Cette bascule a un prix. Elle suppose des données propres, un référentiel tenu et quelqu'un qui relie l'outil au reste du système. C'est le travail que beaucoup de PME repoussent, parce qu'il ressemble à un projet alors que l'usage individuel ressemble à un réflexe gratuit. Le tiers qui mesure des gains est très probablement celui qui a accepté de payer ce prix.

La patience n'est pas une stratégie

La Banque de France ajoute une nuance utile. Le décalage entre adoption et gains mesurés n'aurait rien d'anormal à ce stade, car les technologies génériques mettent historiquement plusieurs années avant de produire des effets visibles sur la productivité globale 1. Cette lecture est une interprétation, pas une mesure, et elle se vérifiera ou non dans les prochaines enquêtes. Elle invite à ne pas paniquer sur les chiffres de 2026.

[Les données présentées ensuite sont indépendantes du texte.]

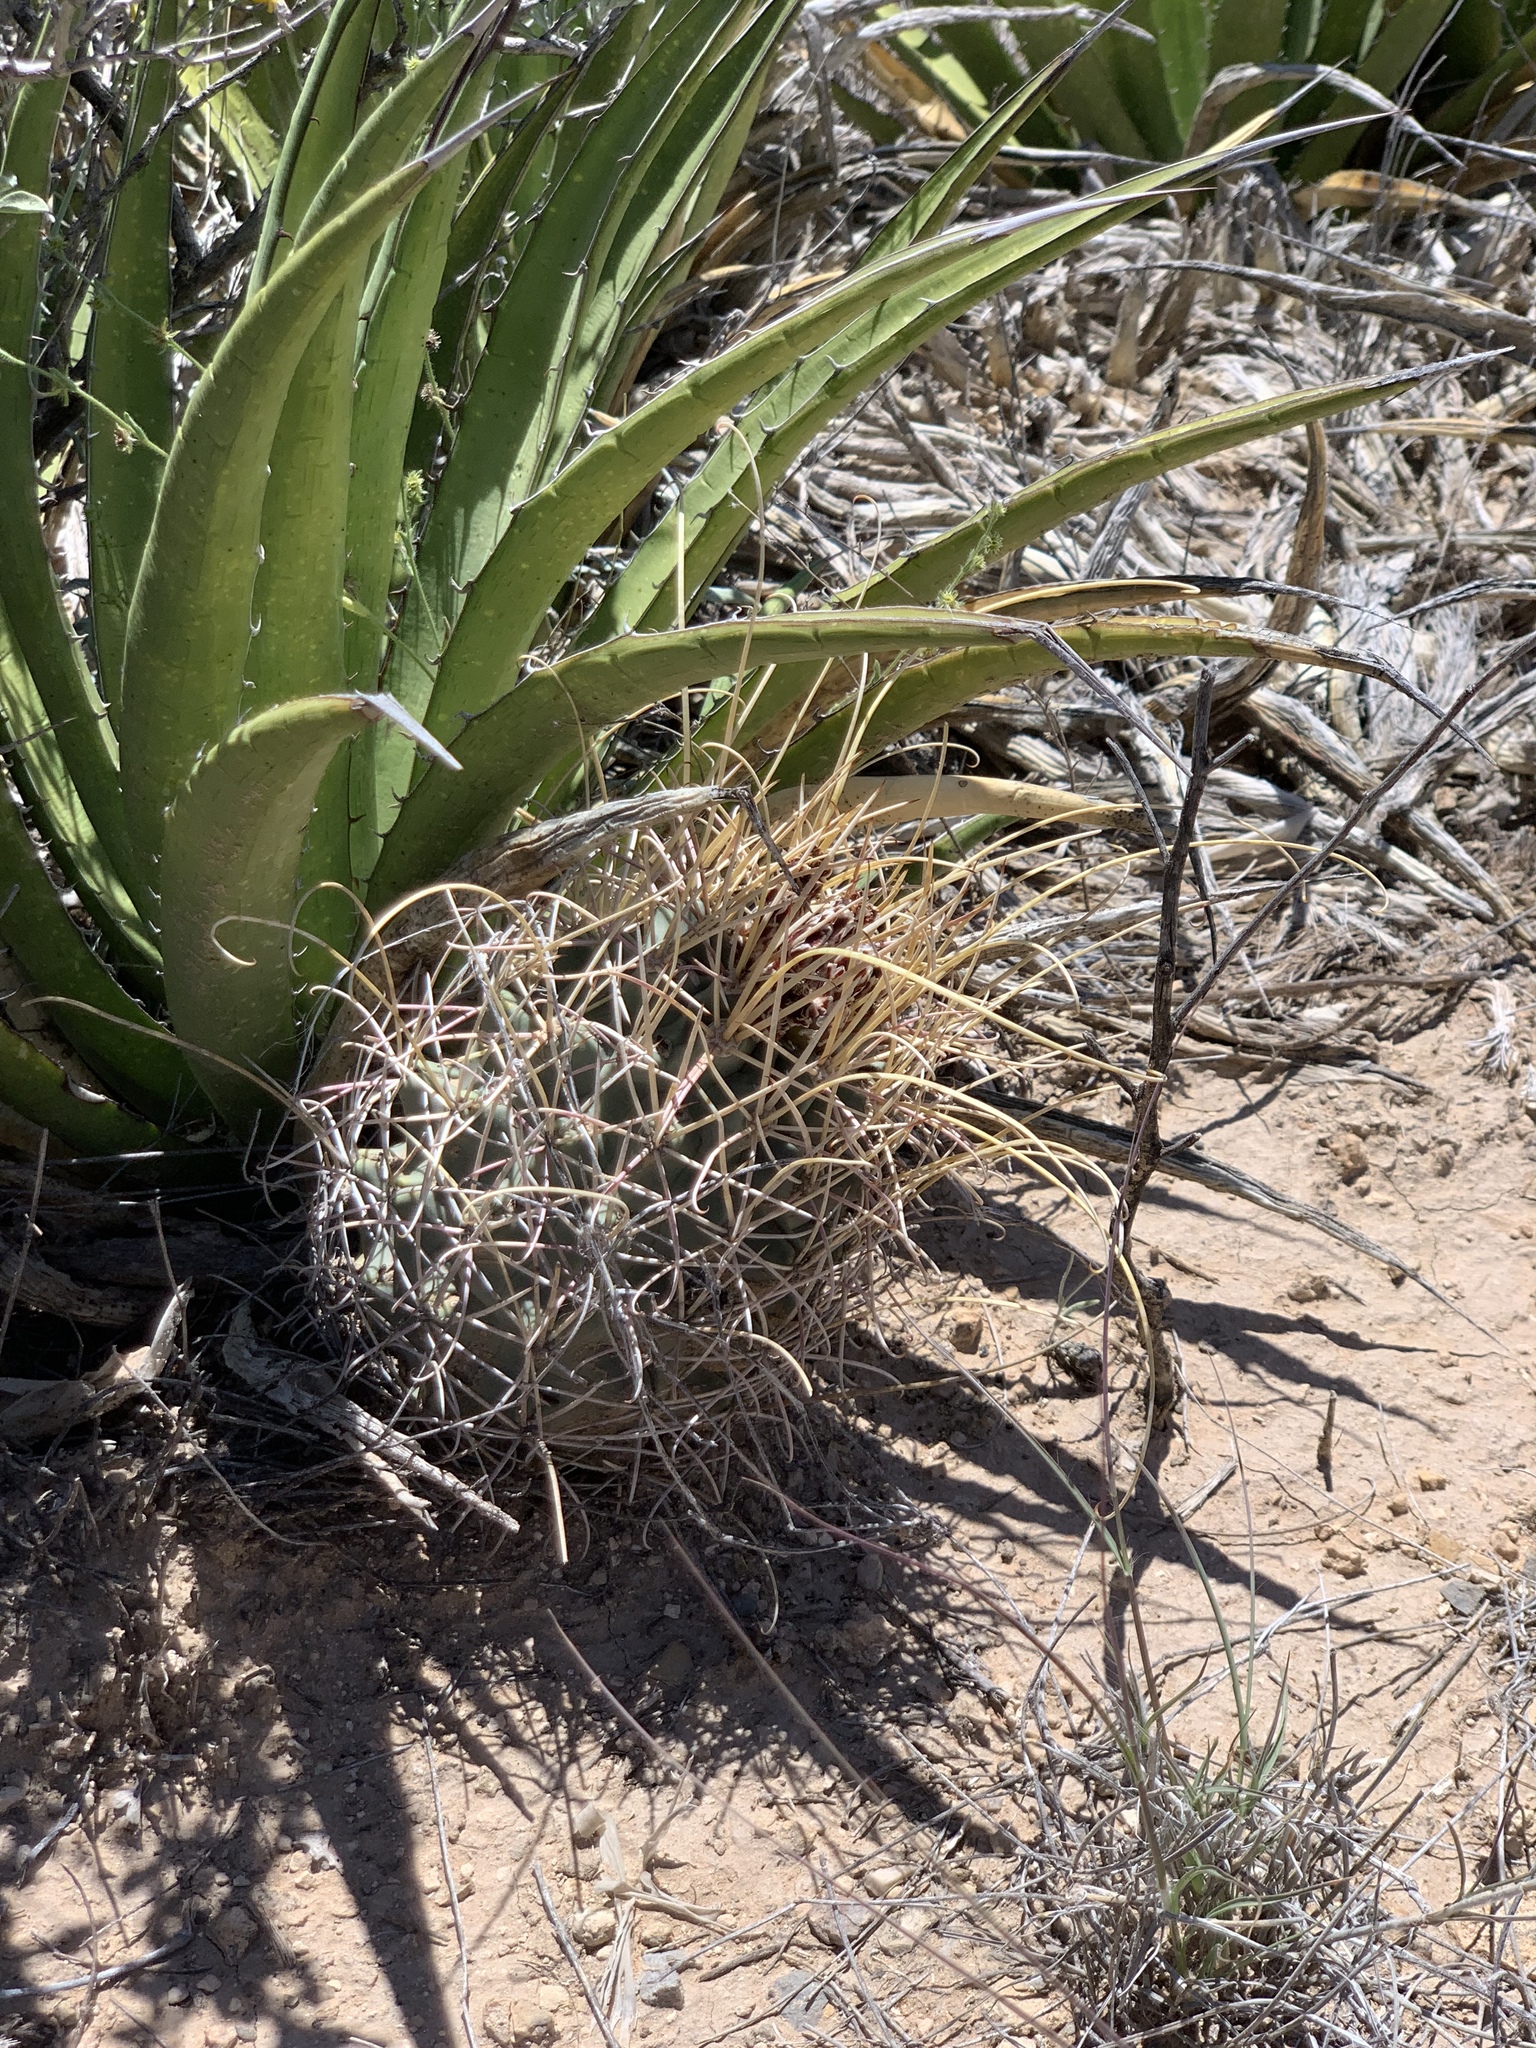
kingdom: Plantae
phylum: Tracheophyta
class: Magnoliopsida
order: Caryophyllales
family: Cactaceae
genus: Ferocactus
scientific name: Ferocactus uncinatus
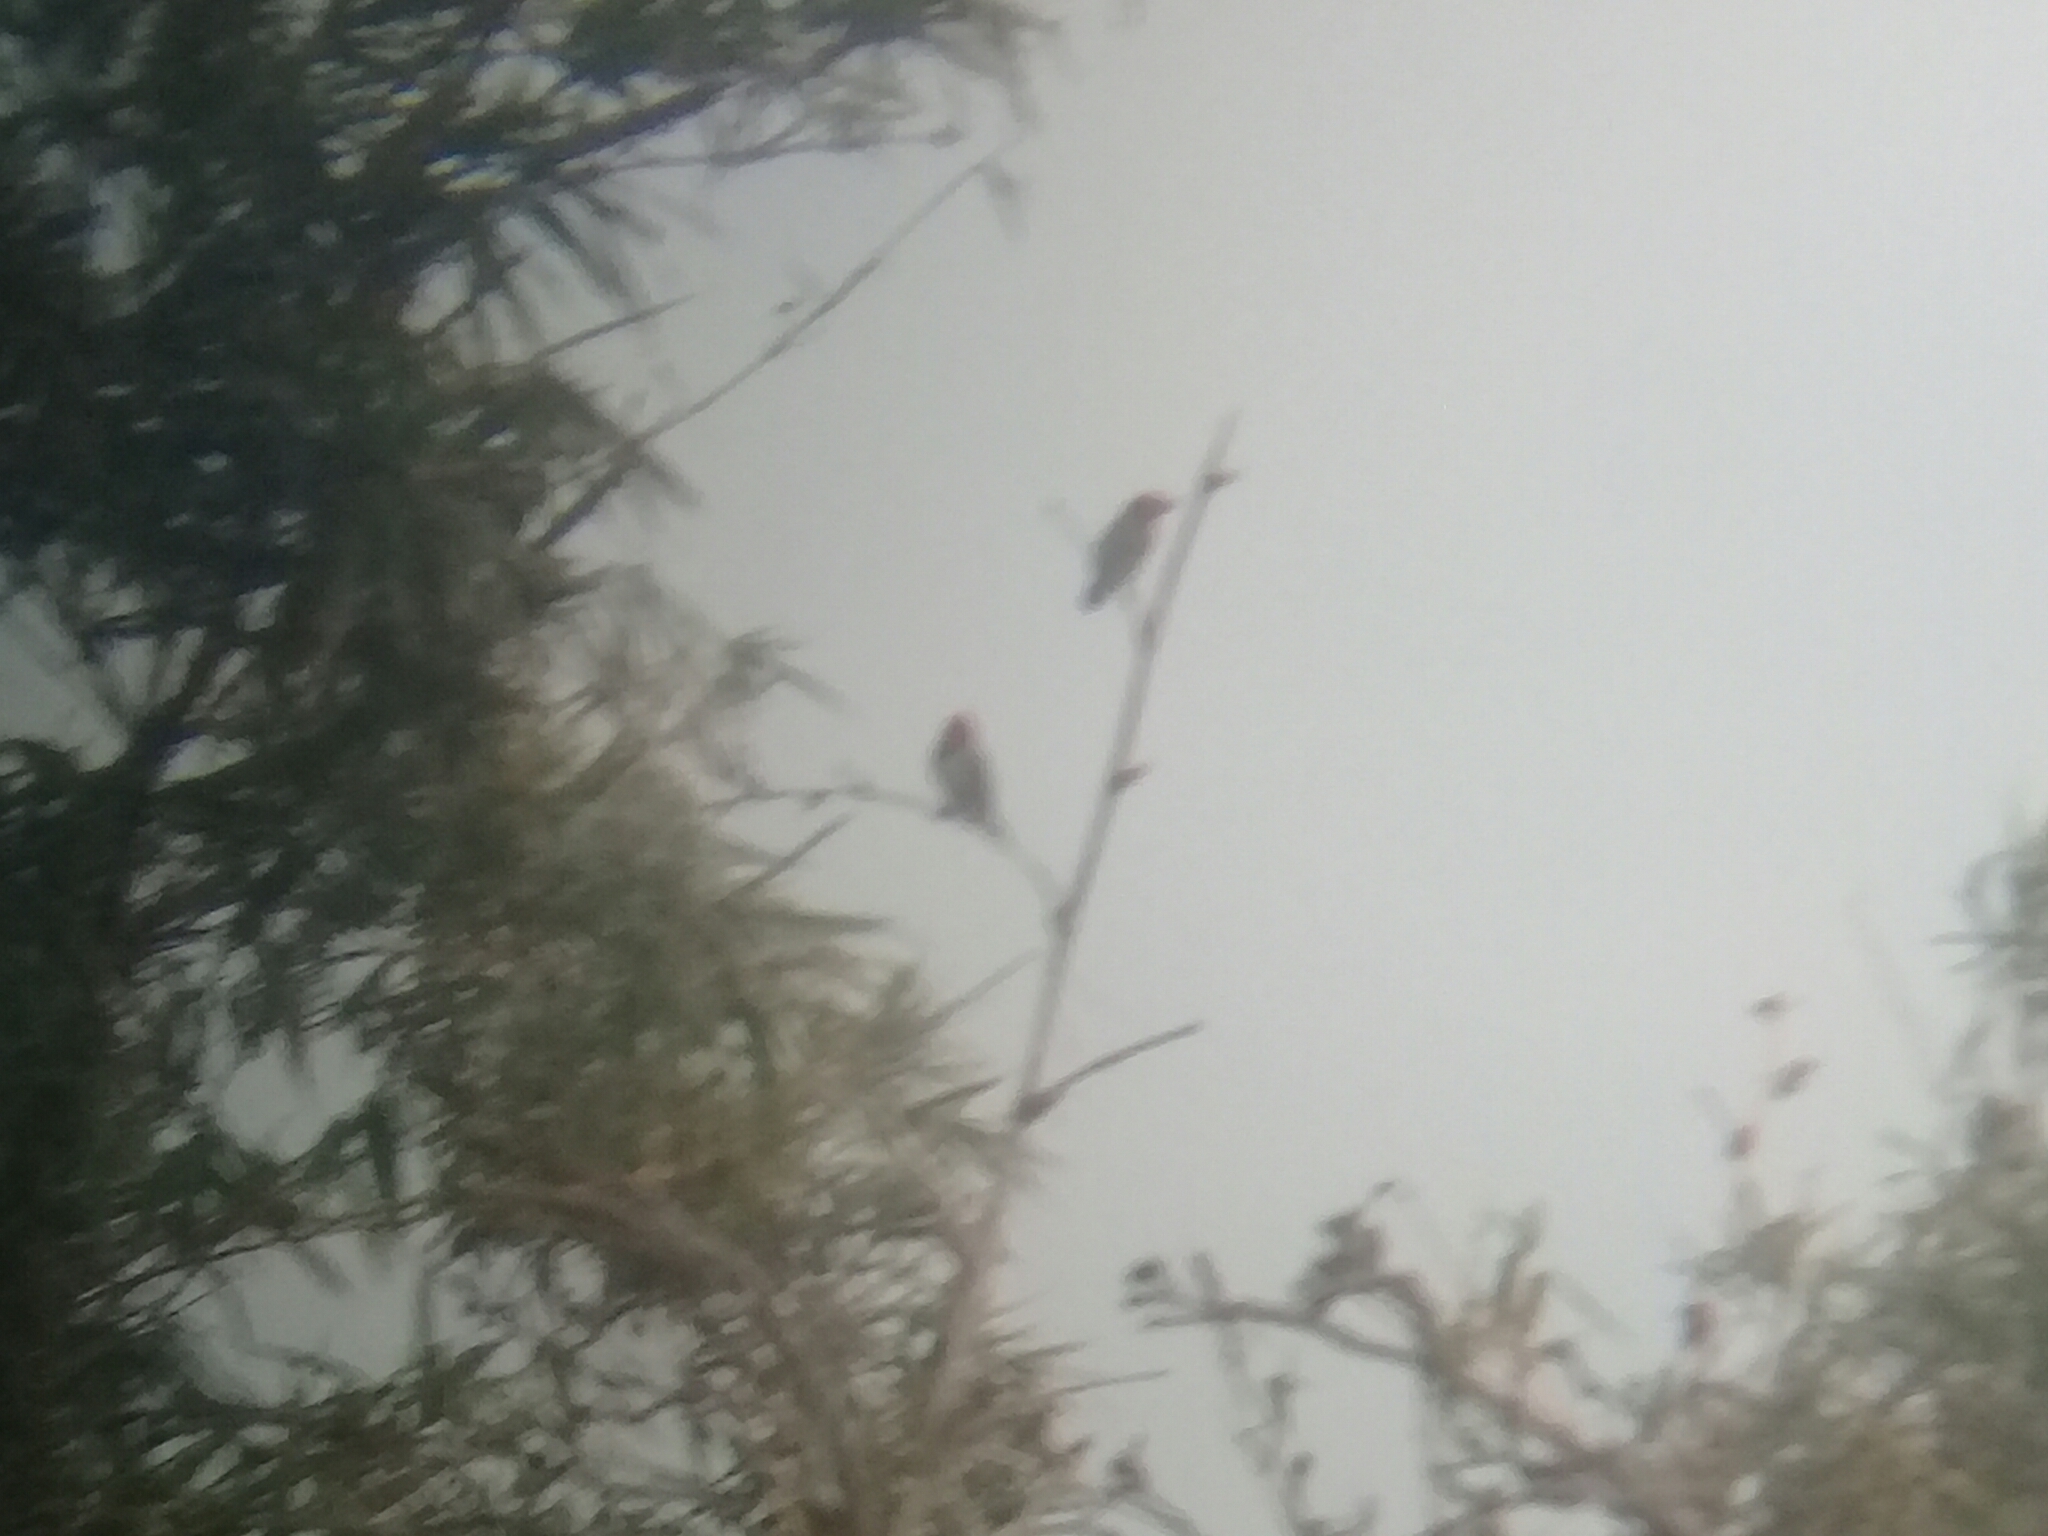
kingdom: Animalia
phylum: Chordata
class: Aves
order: Piciformes
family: Lybiidae
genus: Lybius
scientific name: Lybius torquatus
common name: Black-collared barbet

Elle ne dit pas pour autant qu'il suffit d'attendre. Les entreprises qui verront des gains plus tôt seront celles qui auront travaillé l'intégration pendant que les autres se contentaient d'ouvrir un onglet. Attendre que l'effet arrive tout seul revient à parier que le temps fera le travail d'organisation à votre place.

Notre lecture

Le vrai enseignement de cette enquête n'est pas le taux d'adoption, désormais élevé et peu discriminant. C'est l'écart entre utiliser et gagner, qui recoupe assez fidèlement ce que nous voyons chez nos clients. Les projets qui produisent un effet sont ceux où l'IA occupe une place précise dans un processus outillé, pas ceux où elle flotte à côté du travail quotidien. Cela rejoint un constat déjà connu sur les pilotes qui n'aboutissent pas, où l'intégration et le cadrage font la différence bien plus que le choix du modèle, comme nous l'avons détaillé à propos des pilotes IA qui échouent.

Pour une PME ou une ETI, la conclusion pratique tient en une phrase. Cessez de mesurer votre maturité IA au nombre d'abonnements distribués, et regardez combien de vos processus déclenchent aujourd'hui une action utile sans que personne ait à y penser. C'est là que se trouve le tiers qui gagne.

Sources

Footnotes

  1. Banque de France, « L'IA s'installe dans les entreprises françaises : une diffusion rapide, mais des gains de productivité encore limités », publication de septembre 2026, enquête menée auprès d'environ 7 000 entreprises entre février et avril 2026. 2 3 4 5

  2. Taux d'adoption par taille issus de la même enquête de la Banque de France : 83 % pour les grandes entreprises et 64 % pour les PME.

  3. Selon la même enquête, un tiers seulement des entreprises utilisatrices déclare constater des gains de productivité tangibles.

  4. Pré-remplissage des factures fournisseurs confirmé dans Odoo 19.4 ; agents de contrôle comptable annoncés par Odoo pour la version 20, présentée à l'Odoo Experience 2026 (fonctionnalité anticipée, non encore livrée à la date de rédaction).